+++ DATA PROVIDED

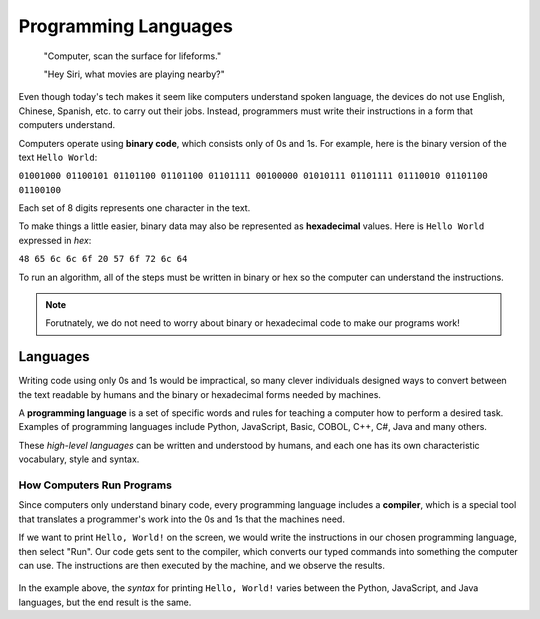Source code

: Programming Languages
======================

   "Computer, scan the surface for lifeforms."

   "Hey Siri, what movies are playing nearby?"

Even though today's tech makes it seem like computers understand spoken
language, the devices do not use English, Chinese, Spanish, etc. to carry out
their jobs. Instead, programmers must write their instructions in a form that
computers understand.

.. index:: ! binary

Computers operate using **binary code**, which consists only of 0s and 1s. For
example, here is the binary version of the text ``Hello World``:

``01001000 01100101 01101100 01101100 01101111 00100000 01010111 01101111
01110010 01101100 01100100``

Each set of 8 digits represents one character in the text.

.. index:: ! hexadecimal

To make things a little easier, binary data may also be represented as
**hexadecimal** values. Here is ``Hello World`` expressed in *hex*:

``48 65 6c 6c 6f 20 57 6f 72 6c 64``

To run an algorithm, all of the steps must be written in binary or hex so the
computer can understand the instructions.

.. note::

   Forutnately, we do not need to worry about binary or hexadecimal code to
   make our programs work!

Languages
----------

Writing code using only 0s and 1s would be impractical, so many clever
individuals designed ways to convert between the text readable by humans and
the binary or hexadecimal forms needed by machines.

.. index:: ! programming language

A **programming language** is a set of specific words and rules for teaching a
computer how to perform a desired task. Examples of programming languages
include Python, JavaScript, Basic, COBOL, C++, C#, Java and many others.

These *high-level languages* can be written and understood by humans, and each
one has its own characteristic vocabulary, style and syntax.

How Computers Run Programs
^^^^^^^^^^^^^^^^^^^^^^^^^^^

Since computers only understand binary code, every programming language
includes a **compiler**, which is a special tool that translates a programmer's
work into the 0s and 1s that the machines need.

If we want to print ``Hello, World!`` on the screen, we would write the
instructions in our chosen programming language, then select "Run". Our code
gets sent to the compiler, which converts our typed commands into something the
computer can use. The instructions are then executed by the machine, and we
observe the results.

.. figure:: figures/Compiler.png
   :alt: Visual description for how a compiler works.

In the example above, the *syntax* for printing ``Hello, World!`` varies
between the Python, JavaScript, and Java languages, but the end result is the
same.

++++++

From the records above, repeat exactly the lines from the one with "65 6c 6c 6f" through the one with "index:: ! programming language", both included.

``48 65 6c 6c 6f 20 57 6f 72 6c 64``

To run an algorithm, all of the steps must be written in binary or hex so the
computer can understand the instructions.

.. note::

   Forutnately, we do not need to worry about binary or hexadecimal code to
   make our programs work!

Languages
----------

Writing code using only 0s and 1s would be impractical, so many clever
individuals designed ways to convert between the text readable by humans and
the binary or hexadecimal forms needed by machines.

.. index:: ! programming language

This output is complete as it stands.